Would you filter these records and copy every line that has the word "library"?

<<<<

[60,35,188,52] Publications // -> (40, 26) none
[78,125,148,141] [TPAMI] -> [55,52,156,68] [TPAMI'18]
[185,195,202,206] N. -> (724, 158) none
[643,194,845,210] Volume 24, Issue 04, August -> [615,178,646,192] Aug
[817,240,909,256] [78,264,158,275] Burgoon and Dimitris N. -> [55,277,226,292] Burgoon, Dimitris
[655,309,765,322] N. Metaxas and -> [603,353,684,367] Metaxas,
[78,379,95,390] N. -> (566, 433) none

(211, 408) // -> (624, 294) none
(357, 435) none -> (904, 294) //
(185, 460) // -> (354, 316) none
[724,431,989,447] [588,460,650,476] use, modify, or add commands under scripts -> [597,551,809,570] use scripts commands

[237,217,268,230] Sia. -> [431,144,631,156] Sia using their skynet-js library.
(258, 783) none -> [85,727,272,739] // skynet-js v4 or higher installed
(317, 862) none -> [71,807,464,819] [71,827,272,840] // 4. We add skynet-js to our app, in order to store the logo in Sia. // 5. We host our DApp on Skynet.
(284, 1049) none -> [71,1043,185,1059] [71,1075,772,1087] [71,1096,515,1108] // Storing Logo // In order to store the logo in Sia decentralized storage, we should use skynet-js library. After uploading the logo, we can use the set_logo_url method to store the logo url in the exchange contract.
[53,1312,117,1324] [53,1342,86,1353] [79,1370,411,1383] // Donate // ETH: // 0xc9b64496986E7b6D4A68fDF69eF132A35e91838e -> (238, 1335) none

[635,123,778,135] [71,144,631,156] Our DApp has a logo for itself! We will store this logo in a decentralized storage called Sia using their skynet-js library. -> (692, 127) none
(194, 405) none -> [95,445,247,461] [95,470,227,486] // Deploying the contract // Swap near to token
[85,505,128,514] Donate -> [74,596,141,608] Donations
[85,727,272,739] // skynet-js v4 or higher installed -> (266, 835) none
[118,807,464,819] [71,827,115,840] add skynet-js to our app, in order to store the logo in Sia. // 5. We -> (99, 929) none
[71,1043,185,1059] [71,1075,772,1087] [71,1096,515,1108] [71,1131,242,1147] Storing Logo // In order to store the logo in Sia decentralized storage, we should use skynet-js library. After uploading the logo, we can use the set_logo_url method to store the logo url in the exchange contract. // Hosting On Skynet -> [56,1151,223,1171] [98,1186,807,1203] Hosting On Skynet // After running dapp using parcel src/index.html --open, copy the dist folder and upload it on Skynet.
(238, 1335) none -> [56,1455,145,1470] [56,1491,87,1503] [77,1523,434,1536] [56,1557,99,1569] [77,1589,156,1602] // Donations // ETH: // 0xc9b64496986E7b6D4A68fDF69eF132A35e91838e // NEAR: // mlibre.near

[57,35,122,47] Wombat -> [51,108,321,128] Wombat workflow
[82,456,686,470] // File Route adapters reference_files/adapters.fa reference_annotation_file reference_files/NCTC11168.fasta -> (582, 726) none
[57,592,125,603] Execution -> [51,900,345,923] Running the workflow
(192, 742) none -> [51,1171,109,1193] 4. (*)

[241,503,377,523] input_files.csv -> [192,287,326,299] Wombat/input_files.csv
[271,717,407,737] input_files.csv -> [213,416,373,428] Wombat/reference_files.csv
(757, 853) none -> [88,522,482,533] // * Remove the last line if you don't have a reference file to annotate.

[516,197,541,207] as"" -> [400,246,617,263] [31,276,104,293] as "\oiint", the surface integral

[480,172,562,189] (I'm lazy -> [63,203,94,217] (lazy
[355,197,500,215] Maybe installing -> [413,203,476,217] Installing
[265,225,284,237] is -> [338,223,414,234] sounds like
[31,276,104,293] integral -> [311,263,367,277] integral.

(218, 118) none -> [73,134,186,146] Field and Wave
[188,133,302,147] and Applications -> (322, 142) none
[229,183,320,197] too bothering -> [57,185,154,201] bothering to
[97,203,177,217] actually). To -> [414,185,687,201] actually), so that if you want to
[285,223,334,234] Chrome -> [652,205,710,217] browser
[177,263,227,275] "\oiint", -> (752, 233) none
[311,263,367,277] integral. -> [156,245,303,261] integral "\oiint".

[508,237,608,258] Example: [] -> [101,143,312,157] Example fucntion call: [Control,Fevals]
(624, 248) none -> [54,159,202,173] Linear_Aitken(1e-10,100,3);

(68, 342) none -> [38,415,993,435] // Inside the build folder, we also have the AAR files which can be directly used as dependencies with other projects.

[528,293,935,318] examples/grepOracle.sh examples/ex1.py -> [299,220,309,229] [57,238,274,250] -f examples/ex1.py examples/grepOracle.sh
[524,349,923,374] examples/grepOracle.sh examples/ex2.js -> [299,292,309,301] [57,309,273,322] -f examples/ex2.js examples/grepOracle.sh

>>>>

REPLY:
[237,217,268,230] Sia. -> [431,144,631,156] Sia using their skynet-js library.
(284, 1049) none -> [71,1043,185,1059] [71,1075,772,1087] [71,1096,515,1108] // Storing Logo // In order to store the logo in Sia decentralized storage, we should use skynet-js library. After uploading the logo, we can use the set_logo_url method to store the logo url in the exchange contract.
[635,123,778,135] [71,144,631,156] Our DApp has a logo for itself! We will store this logo in a decentralized storage called Sia using their skynet-js library. -> (692, 127) none
[71,1043,185,1059] [71,1075,772,1087] [71,1096,515,1108] [71,1131,242,1147] Storing Logo // In order to store the logo in Sia decentralized storage, we should use skynet-js library. After uploading the logo, we can use the set_logo_url method to store the logo url in the exchange contract. // Hosting On Skynet -> [56,1151,223,1171] [98,1186,807,1203] Hosting On Skynet // After running dapp using parcel src/index.html --open, copy the dist folder and upload it on Skynet.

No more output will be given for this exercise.